Each record has to be repeated exactly as given.
Start of Input for this task
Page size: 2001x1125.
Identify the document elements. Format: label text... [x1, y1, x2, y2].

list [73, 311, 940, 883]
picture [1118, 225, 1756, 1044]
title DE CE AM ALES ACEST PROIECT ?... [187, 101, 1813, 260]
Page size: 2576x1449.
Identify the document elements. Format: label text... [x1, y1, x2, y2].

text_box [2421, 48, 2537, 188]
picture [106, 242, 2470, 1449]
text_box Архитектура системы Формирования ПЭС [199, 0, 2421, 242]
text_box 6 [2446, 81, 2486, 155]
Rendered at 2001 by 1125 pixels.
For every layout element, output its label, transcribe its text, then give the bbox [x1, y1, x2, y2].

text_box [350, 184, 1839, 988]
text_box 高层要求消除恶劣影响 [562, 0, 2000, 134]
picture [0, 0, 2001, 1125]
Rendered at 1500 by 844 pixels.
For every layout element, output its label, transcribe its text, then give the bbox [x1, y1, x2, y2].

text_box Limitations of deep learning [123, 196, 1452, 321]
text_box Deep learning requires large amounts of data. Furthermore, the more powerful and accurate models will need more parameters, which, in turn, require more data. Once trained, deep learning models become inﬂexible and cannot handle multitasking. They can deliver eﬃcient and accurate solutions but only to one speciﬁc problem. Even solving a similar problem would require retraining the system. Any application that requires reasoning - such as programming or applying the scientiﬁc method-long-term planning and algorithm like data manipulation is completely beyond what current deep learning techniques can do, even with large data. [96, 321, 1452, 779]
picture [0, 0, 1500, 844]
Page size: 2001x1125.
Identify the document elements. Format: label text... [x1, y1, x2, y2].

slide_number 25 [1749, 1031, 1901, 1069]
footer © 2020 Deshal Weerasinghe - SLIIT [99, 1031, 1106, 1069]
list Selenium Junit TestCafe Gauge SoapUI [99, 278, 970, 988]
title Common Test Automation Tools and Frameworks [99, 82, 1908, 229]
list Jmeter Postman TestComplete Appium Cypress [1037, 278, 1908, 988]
End of Input for this task
Response area:
Page size: 2001x1125.
Identify the document elements. Format: label text... [x1, y1, x2, y2].

list [73, 311, 940, 883]
picture [1118, 225, 1756, 1044]
title DE CE AM ALES ACEST PROIECT ?... [187, 101, 1813, 260]
Page size: 2576x1449.
Identify the document elements. Format: label text... [x1, y1, x2, y2].

text_box [2421, 48, 2537, 188]
picture [106, 242, 2470, 1449]
text_box Архитектура системы Формирования ПЭС [199, 0, 2421, 242]
text_box 6 [2446, 81, 2486, 155]
Rendered at 2001 by 1125 pixels.
For every layout element, output its label, transcribe its text, then give the bbox [x1, y1, x2, y2].

text_box [350, 184, 1839, 988]
text_box 高层要求消除恶劣影响 [562, 0, 2000, 134]
picture [0, 0, 2001, 1125]
Rendered at 1500 by 844 pixels.
For every layout element, output its label, transcribe its text, then give the bbox [x1, y1, x2, y2].

text_box Limitations of deep learning [123, 196, 1452, 321]
text_box Deep learning requires large amounts of data. Furthermore, the more powerful and accurate models will need more parameters, which, in turn, require more data. Once trained, deep learning models become inﬂexible and cannot handle multitasking. They can deliver eﬃcient and accurate solutions but only to one speciﬁc problem. Even solving a similar problem would require retraining the system. Any application that requires reasoning - such as programming or applying the scientiﬁc method-long-term planning and algorithm like data manipulation is completely beyond what current deep learning techniques can do, even with large data. [96, 321, 1452, 779]
picture [0, 0, 1500, 844]
Page size: 2001x1125.
Identify the document elements. Format: label text... [x1, y1, x2, y2].

slide_number 25 [1749, 1031, 1901, 1069]
footer © 2020 Deshal Weerasinghe - SLIIT [99, 1031, 1106, 1069]
list Selenium Junit TestCafe Gauge SoapUI [99, 278, 970, 988]
title Common Test Automation Tools and Frameworks [99, 82, 1908, 229]
list Jmeter Postman TestComplete Appium Cypress [1037, 278, 1908, 988]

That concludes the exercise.